◆ **Reading text**:

A homeomorphism of the unit ball having no fixed point

Let’s recall Brouwer fixed-point theorem.

Theorem (Brouwer): Every continuous function from a convex compact subset \(K\) of a Euclidean space to \(K\) itself has a fixed point.

We here describe an example of a homeomorphism of the unit ball of a Hilbert space having no fixed point. Let \(E\) be a separable Hilbert space with \((e_n)_{n \in \mathbb{Z}}\) as a Hilbert basis. \(B\) and \(S\) are respectively \(E\) closed unit ball and unit sphere.

There is a unique linear map \(u : E \to E\) for which \(u(e_n)=e_{n+1}\) for all \(n \in \mathbb{Z}\). For \(x = \sum_{n \in \mathbb{Z}} \xi_n e_n \in E\) we have \(u(x)= \sum_{n \in \mathbb{Z}} \xi_n e_{n+1}\). \(u\) is isometric as \[\Vert u(x) \Vert^2 = \sum_{n \in \mathbb{Z}} \vert \xi_n \vert^2 = \Vert x \Vert^2\] hence one-to-one. \(u\) is also onto as for \(x = \sum_{n \in \mathbb{Z}} \xi_n e_n \in E\), \(\sum_{n \in \mathbb{Z}} \xi_n e_{n-1} \in E\) is an inverse image of \(x\). Finally \(u\) is an homeomorphism.

We now define \(f : E \to E\) by \[f(x)=\frac{1 – \Vert x \Vert}{2}e_0+u(x)\]

  • For \(\Vert x \Vert = 1\), \(\Vert f(x) \Vert = \Vert u(x) \Vert = \Vert x \Vert = 1\), therefore \(f\) is an homeomorphism of the unit sphere \(S\).
  • For \(\Vert x \Vert \le 1\) \[\Vert f(x) \Vert \le \frac{1 – \Vert x \Vert}{2} + \Vert u(x) \Vert \le \frac{1 + \Vert x \Vert}{2} \le 1\] hence \(f(B) \subset B\).


We now prove that \(f\) is bijective from \(B\) to \(B\) and we find the inverse mapping.

◆ **Work instruction A**: Repeat the homeomorphism write-up word for word from "We here describe" to "and unit sphere.".
◆ **Work instruction B**: Write what comes next in the homeomorphism write-up, starting after its final sentence.

◆ **Recorded information**:
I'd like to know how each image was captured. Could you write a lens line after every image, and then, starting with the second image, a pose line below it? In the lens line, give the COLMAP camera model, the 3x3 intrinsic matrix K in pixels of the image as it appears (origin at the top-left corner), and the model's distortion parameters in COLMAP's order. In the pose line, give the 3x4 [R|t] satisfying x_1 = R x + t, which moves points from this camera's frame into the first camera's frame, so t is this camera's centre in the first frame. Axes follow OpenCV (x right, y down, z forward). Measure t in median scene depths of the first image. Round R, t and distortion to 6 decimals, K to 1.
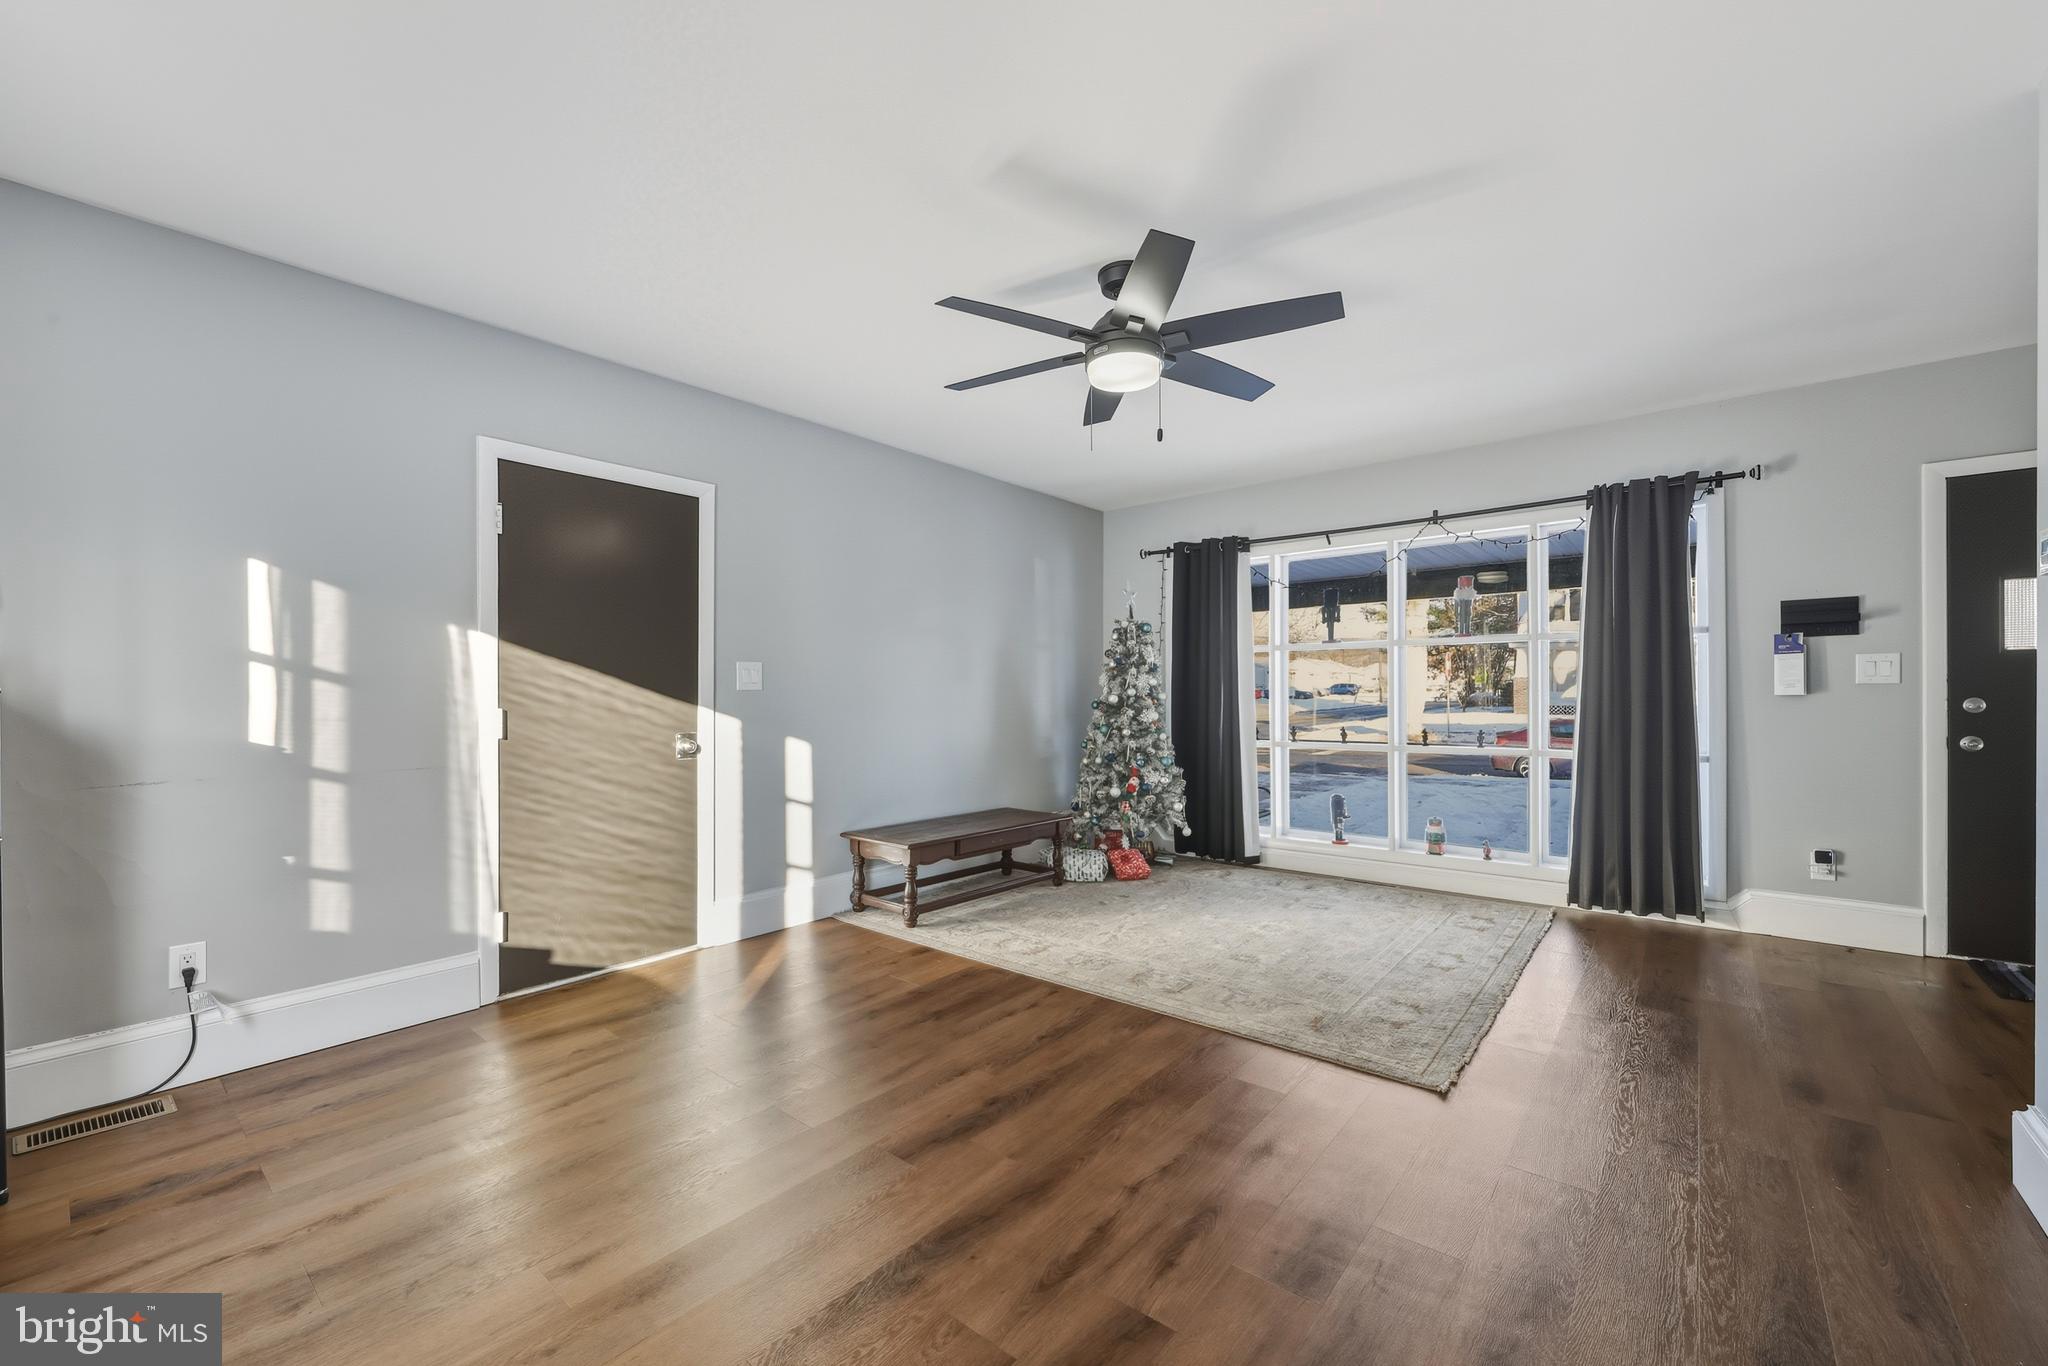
lens RADIAL K [[842.9, 0, 1011.2], [0, 842.9, 685.8], [0, 0, 1]] dist [0.008546, -0.000103]
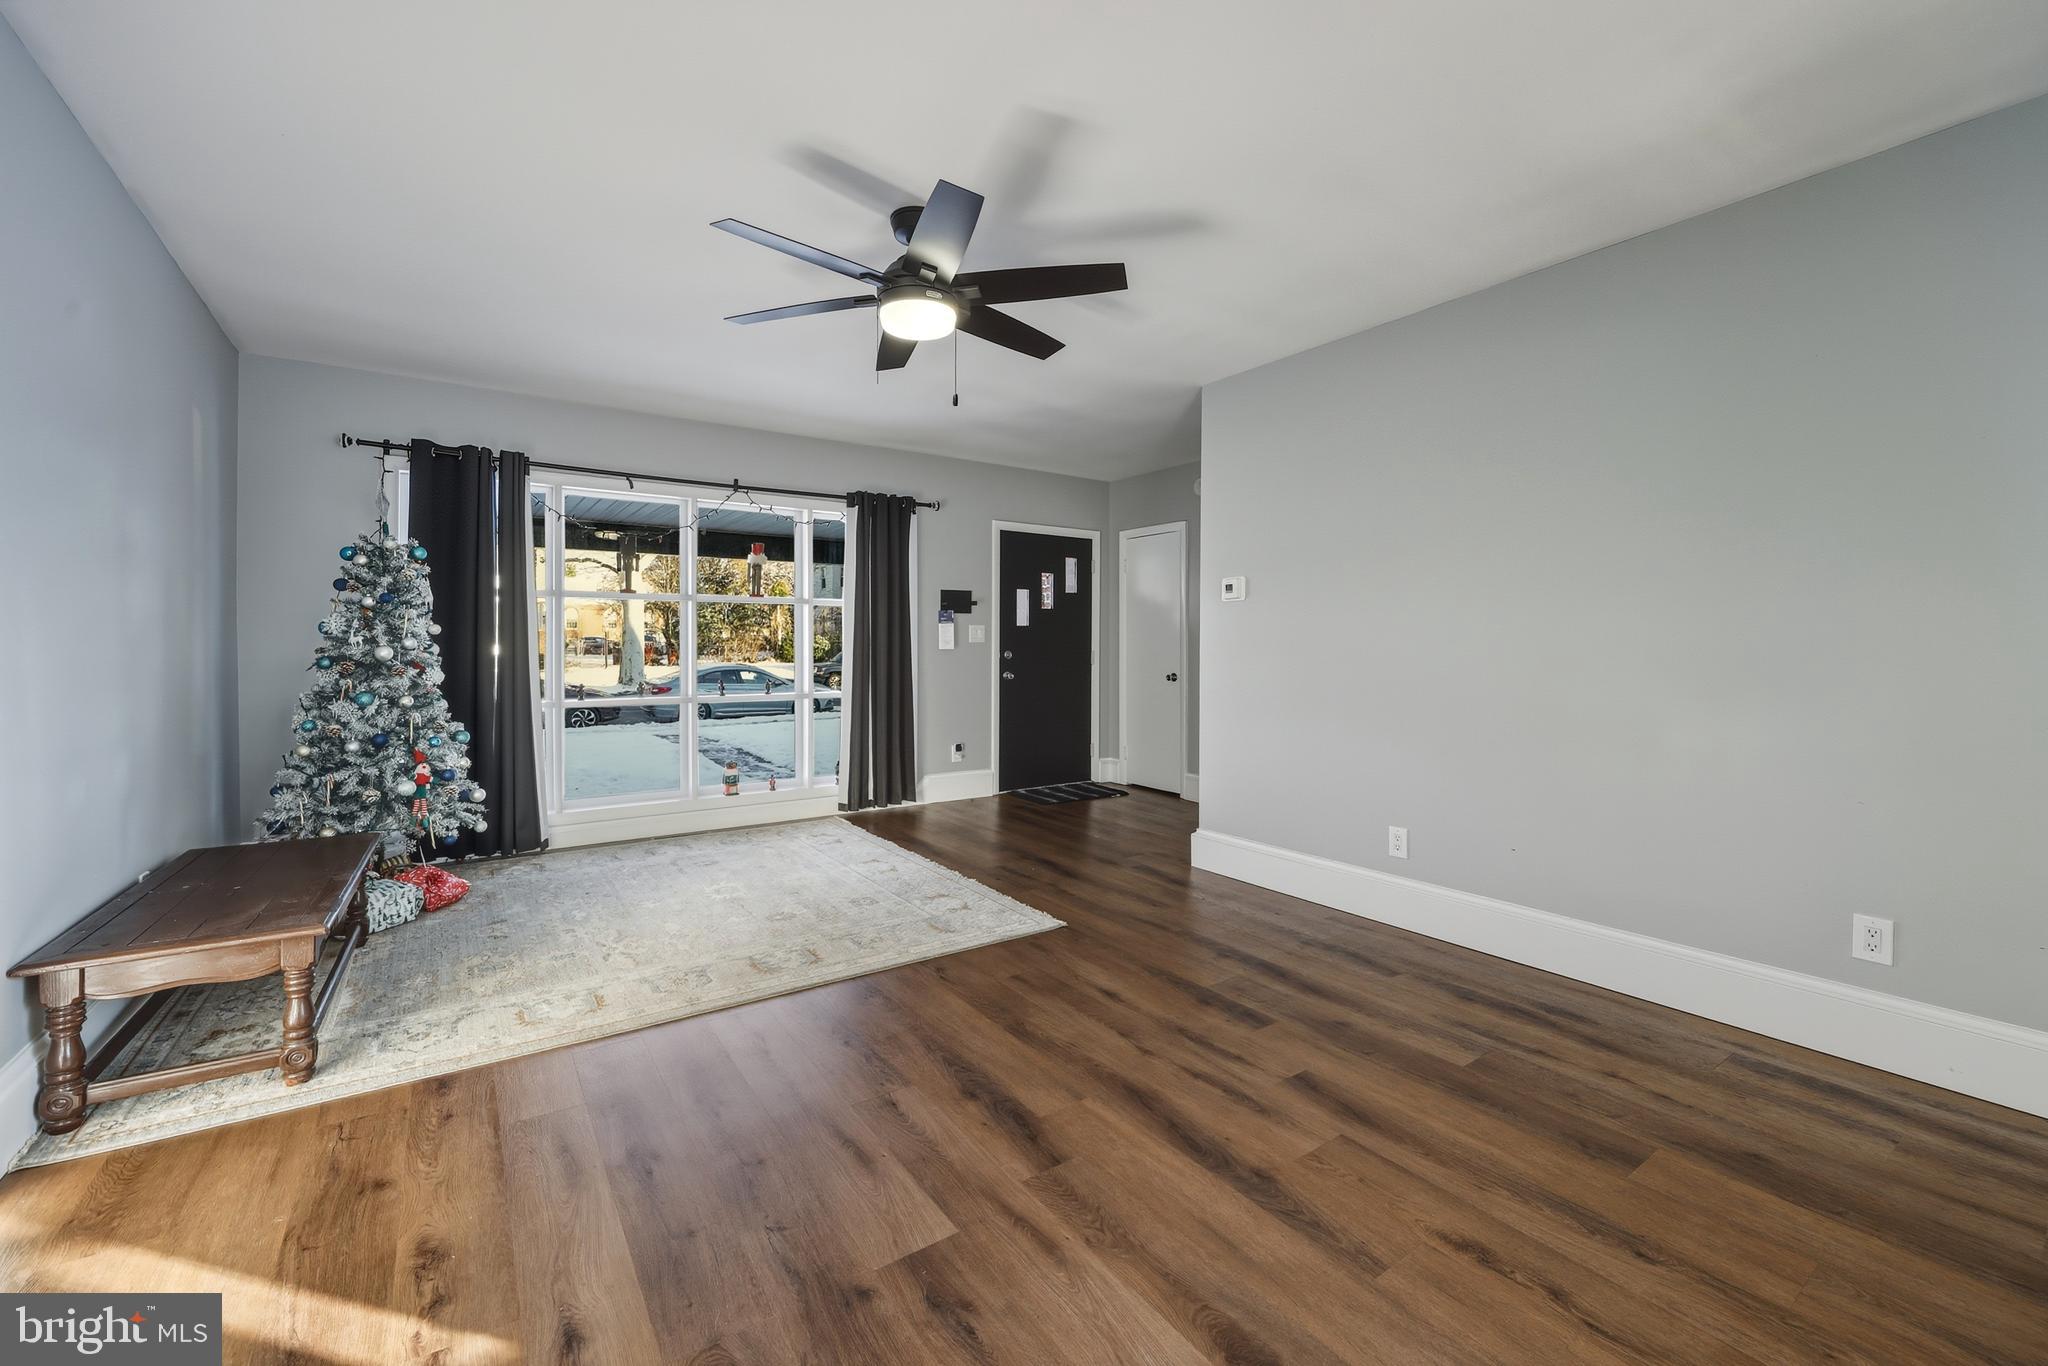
lens RADIAL K [[804.7, 0, 1071.4], [0, 804.7, 651.7], [0, 0, 1]] dist [-0.000841, -0.000052]
pose [[0.238079, -0.001639, 0.971244, -0.523100], [-0.012925, 0.999905, 0.004856, 0.005583], [-0.971160, -0.013709, 0.238035, 0.431133]]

◆ **Task result A**:
We here describe an example of a homeomorphism of the unit ball of a Hilbert space having no fixed point. Let \(E\) be a separable Hilbert space with \((e_n)_{n \in \mathbb{Z}}\) as a Hilbert basis. \(B\) and \(S\) are respectively \(E\) closed unit ball and unit sphere.

◆ **Task result B**:
First we have \(f(0)=\frac{e_0}{2}\) and conversely, \(f(x)=\frac{e_0}{2}\) implies \(\Vert x \Vert = 0\) hence \(x = 0\). For \(x \in B\) non zero, \(0\), \(x\) and \(x / \Vert x \Vert\) are aligned. We notice that \((\lambda, 1-\lambda)=(\Vert x \Vert, 1- \Vert x \Vert)\) are the barycentric coordinates of \(x\) on the segment \([x/\Vert x \Vert,0]\) as \[x=\lambda \frac{x}{\Vert x \Vert} + (1-\lambda)0\] One can verify that the following equality holds \[f(x)=\lambda f(\frac{x}{\Vert x \Vert})+(1-\lambda)f(0)\] which means that \(e_0/2\), \(f(x)\) and \(f(x/\Vert x \Vert)\) are also aligned and that \((\lambda,1-\lambda)\) are the barycentric coordinates of \(f(x)\) on the segment \([f(x/\Vert x) \Vert,e_0/2]\)

Consequently, to find the inverse image under \(f\) of a point \(x \in B\), \(x \neq e_0/2\) one has to proceed in the following way:

  1. Find the intersection \(z = \varphi(y)\) (we’ll prove that \(z\) is uniquely defined) of the ray \(D\) having \(e_0/2\) as origin and passing through \(y\).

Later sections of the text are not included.